It's not that they're putting the Pressure on Windows, but maybe the Pressure.Net? :-)

by Michael S. Kaplan, published on 2012/01/10 07:01 -05:00, original URI: http://blogs.msdn.com/b/michkap/archive/2012/01/10/10255017.aspx


The other day when I blogged abut how If someone blathers on about how Windows supports Unicode, you can suggest they just ZIP it, if you like!, I didn't tell the whole story.

I focused on Windows, and a peculiar engineered schizophrenia that is Windows compressed folders, the most non-Unicode piece of Windows outside of stuff that was yanked out of the product years ago.

But if you look to Windows 8, there is a component shipping with it that is aspiring to do more.

I'm referring to the .Net Framework, whose version 4.5 has added the new ZipArchive Class to the venerable (for .Net, at leas!) System.IO.Compression Namespace.

Done right, too -- using UTF-8 so they can support whatever kind of characters you want -- anything in Unicode!

The code was in no way connected to the code Windows licensed for the Compressed Folders feature.

And you know how Windows isn't isn't allowed to provide a programmatic way to get int those compressed folders?

Well everything you do in .Net is something programmatic!

On top of all of that, you can install the Microsoft® .NET Framework® 4.5 Developer Preview - Full on Server 2008, Windows 7, or Server 2008 R2 as well as just using it on the Developer Preview of Windows 8.

Amazing!

There must be a catch though, right?

Don't worry, there is.

The catch is most easily described by comparing/contrasting the CP_ACP code page-based support of ZIP in Windows and the UTF-8-based support of ZIP n the Developer Preview of .Net 4.5.

These two technologies, much like the two encodings supporting them, have one thing in common.

And when I say one thing, I mean 127 things.

That's right -- what they have in common, all they have in common, is ASCII.

So although .NET is doing the right thing here, it s essentially only doing the right thing if either:

Otherwise, I suppose bugs like System.IO.ZipArchive zipped only UTF-8 encoding are just going to be par for the course in markets like Japan, where all that JIS X 213 and IVS and Emoji are important, lots of people are still happy within their own code page, at least.

This suggests one of the big problems of having no user interface:

You have no user interface!

Damn.

So we still have this flaw in Windows, though this design means that for many customers it is too easy to be dragged down in .Net, too.

Now of course the is not too much of a sign that .Net wouldn't try to help here, to at least bridge the scenario a little.

Or maybe they could take advantage of some of that new managed side by side stuff and provide a couple of context menu items for zipping and unzipping files?
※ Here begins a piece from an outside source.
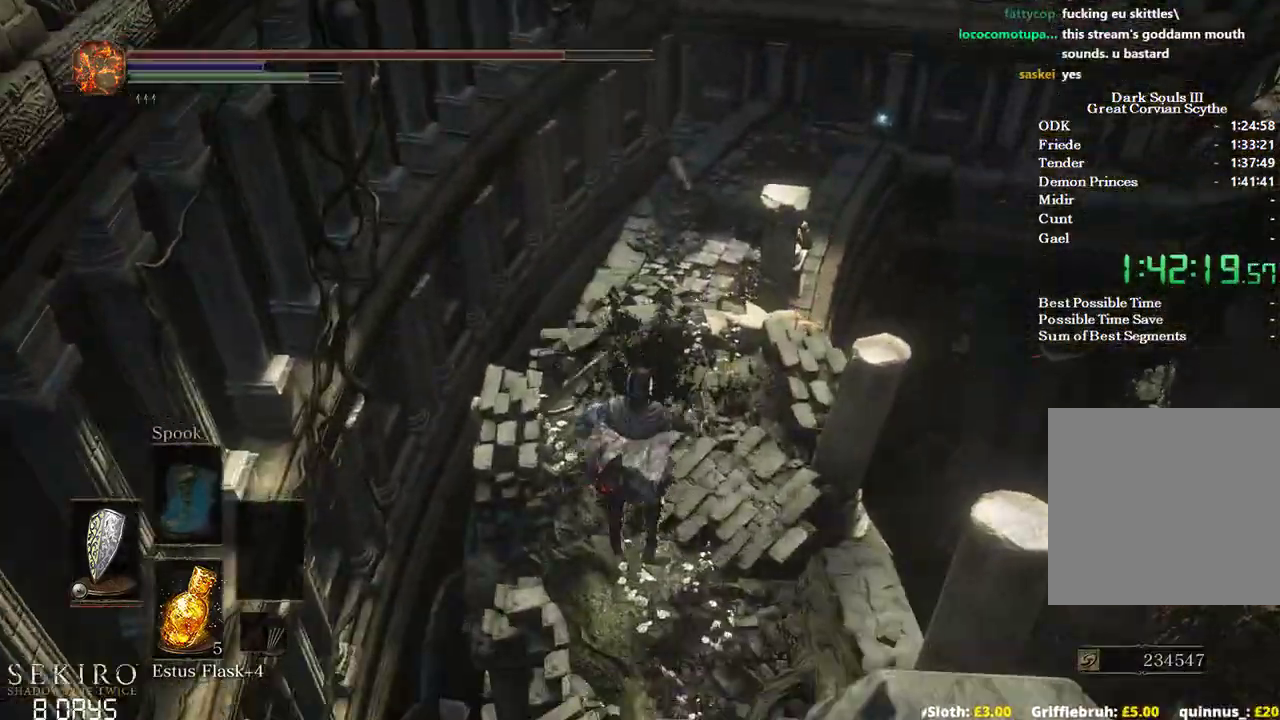
{"buttons": [], "left_stick": "up", "right_stick": "down-right", "events": [[117, "B", "up"], [200, "B", "down"], [283, "B", "up"], [367, "B", "down"], [433, "B", "up"]]}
Though that approach would also be fraught with peril an confusion for many people in the Long run, unless they literally took over the ZIP handling for always, even though they localize into just ~10% of the languages of Windows.
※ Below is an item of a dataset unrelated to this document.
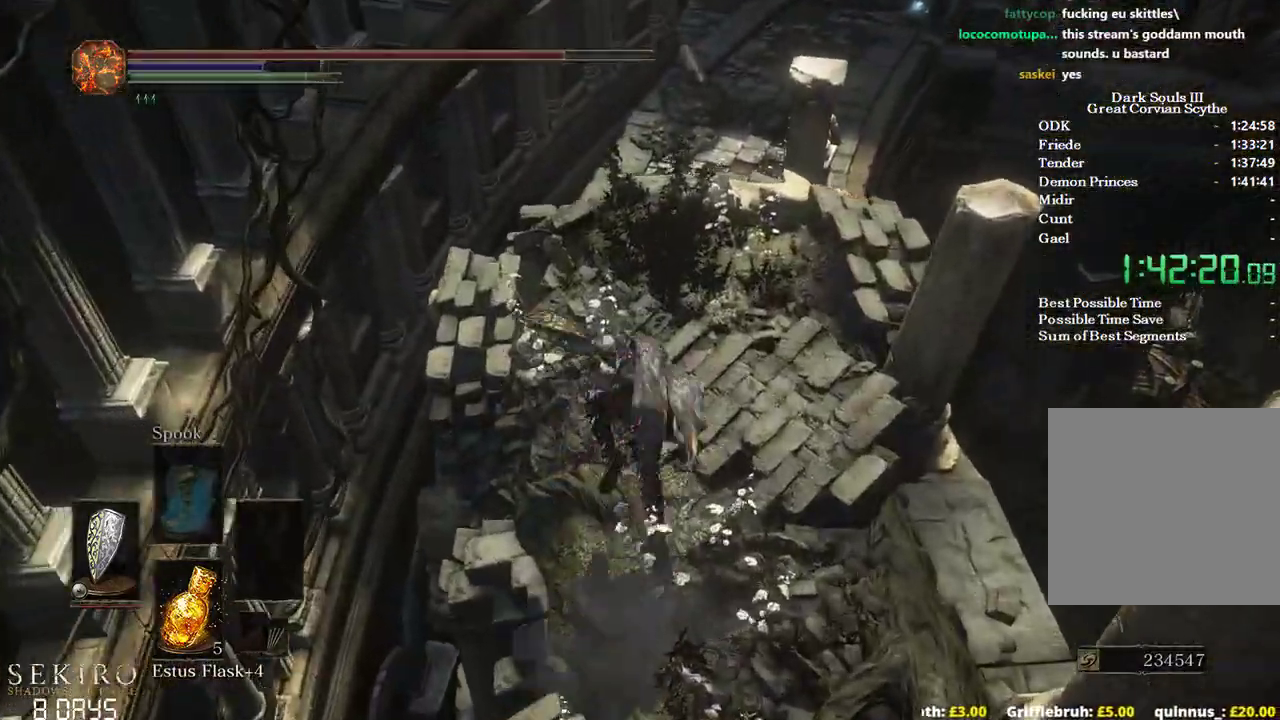
{"buttons": ["B"], "left_stick": "up", "right_stick": "down-right", "events": [[17, "B", "down"]]}
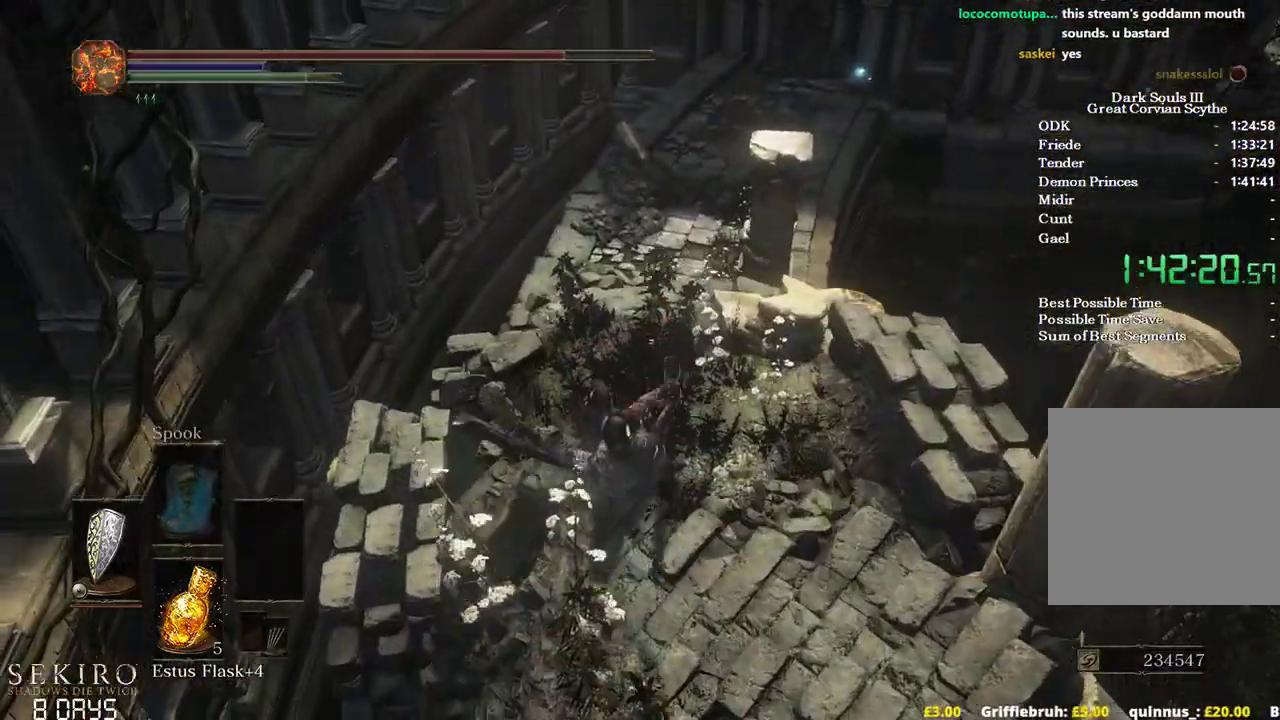
{"buttons": [], "left_stick": "up", "right_stick": "down", "events": [[233, "B", "up"], [267, "right_stick", "down"]]}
They would be saviors, but not everyone would fully appreciate their largess.

Perhaps including Windows....

Or maybe Windows could do this same thing themselves and use the managed code ZipArchive Class. I mean, they know about shell handlers than anyone in the universe, and they have a much larger Extent Of Localization. Hooking up .NET here might be caper than fixing their ZIP problem they never have fixed yet.

They could take the Notepad approach to Unicode support:

Not perfect, but certainly it has been good enough for text files in Notepad since the Windows 2000 beta!

Or they could just fix the bug they have now....

Okay enough spitballing, you get the idea.

The current work highlight both the best and the worst of two different business units within Microsoft.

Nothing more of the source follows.